Meeting Notes, Region & RegionalismIt’s an Indiana January, and the wall of windows opens to a grey afternoon. A fog is settling over campus, and gives the illusion that we are set apart.
The room is full. Before the meeting starts, twenty people will be here, outlining the triangular table configuration. We are in the William and Diane Itter Objects Study room of the newly-reopened Eskenazi Museum of Art. It is a room designed for close examination, for studying the smallest of details.
This is the first meeting of our new cohort, and the energy is high. Faculty Director Arthur Liou welcomes everyone and kicks off a round of introductions that takes nearly a half hour. The group ranges from undergraduate students to long-time faculty members. Art, theatre, history, sociology, English, and a half a dozen other disciplines are represented. The depth of knowledge and breadth of experience in the room is staggering.
When the introductions conclude, Arthur takes a step back. He draws our attention to the screen above his head and congratulates us all for being part of the critical mass of brain power needed to expand Platform’s Indiana Studies team.

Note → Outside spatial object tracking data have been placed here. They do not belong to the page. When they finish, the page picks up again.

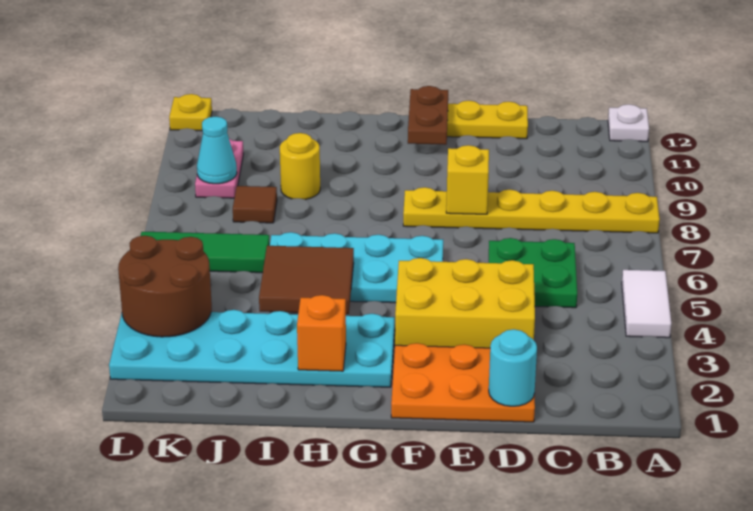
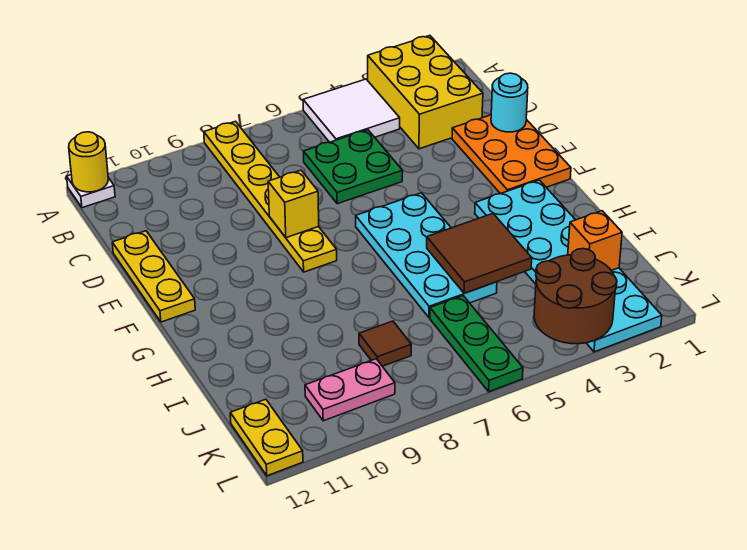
white 1x2 tile [622,270,671,338] -> white 2x2 tile [303,79,400,142]
yellow 2x3 brick [395,258,535,348] -> yellow 2x3 brick moved to [368,36,483,149]
brown 1x2 plate [408,86,448,145] -> none
orange 1x1 brick [297,295,346,371] -> orange 1x1 brick moved to [568,211,622,271]
yellow 1x1 round brick [280,133,320,200] -> yellow 1x1 round brick moved to [69,132,108,192]
green 1x3 tile [140,232,270,273] -> green 1x3 plate [430,296,523,392]
cyan 1x1 cone [197,117,237,184] -> none
yellow 1x1 plate [169,94,212,131] -> yellow 1x2 plate [230,399,303,476]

On the screen is a slide from a 2015 meeting that envisioned Platform, calling it “a lab dedicated to cutting edge and world-changing research and creative activity in arts & humanities, emphasizing emerging area of strength and interdisciplinary exchange.”

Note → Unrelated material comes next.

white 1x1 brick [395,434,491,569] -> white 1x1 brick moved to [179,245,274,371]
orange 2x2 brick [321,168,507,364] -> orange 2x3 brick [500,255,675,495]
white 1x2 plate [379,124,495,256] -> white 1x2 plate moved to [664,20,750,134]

Principal Investigator Ed Dallis-Comentale speaks from the opposite side of the room. Since so many of our members are new this semester, he brings them up to speed on the institutional goals of Platform:
1. to show that team-based collaborative research is possible in the arts & humanities in a way that is comparable to what happens in social sciences.

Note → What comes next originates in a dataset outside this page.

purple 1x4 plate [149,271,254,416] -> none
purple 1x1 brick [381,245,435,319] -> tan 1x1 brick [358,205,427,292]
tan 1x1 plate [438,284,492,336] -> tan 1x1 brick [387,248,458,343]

2. to demonstrate the utility of an arts & humanities education.
The presentations start: Nathan Schmidt, Jeeyea Kim & Dorian Bybee, and Marleen Newman introduce us to their projects. Nathan's presentation is first. He gives us a brief history of naturalist, and then does a deep dive into Muir's beginnings, focusing on his time spent in Indiana. Muir specifically selected Indianapolis because of its location between the modernization of industry and the wildness of the surrounding world. Jeeyea Kim and Dorian Bybee are up next, to talk about Indiana limestone. They tell us about the development of limestone, the history of quarrying and its construction use in the state. They also talk about the ongoing uses in the state, how it's now often used in a more ornamental way. Marleen Newman is the final speaker, and gives a presentation about the architect Harry Weese. She shows slides of the First Baptist Church in Columbus, Indiana, and illuminates his effects on regionalism in architecture in Indiana.
Each presentation sparks questions and comments. There is a process starting, development and refinement will happen here, in this room, with these people.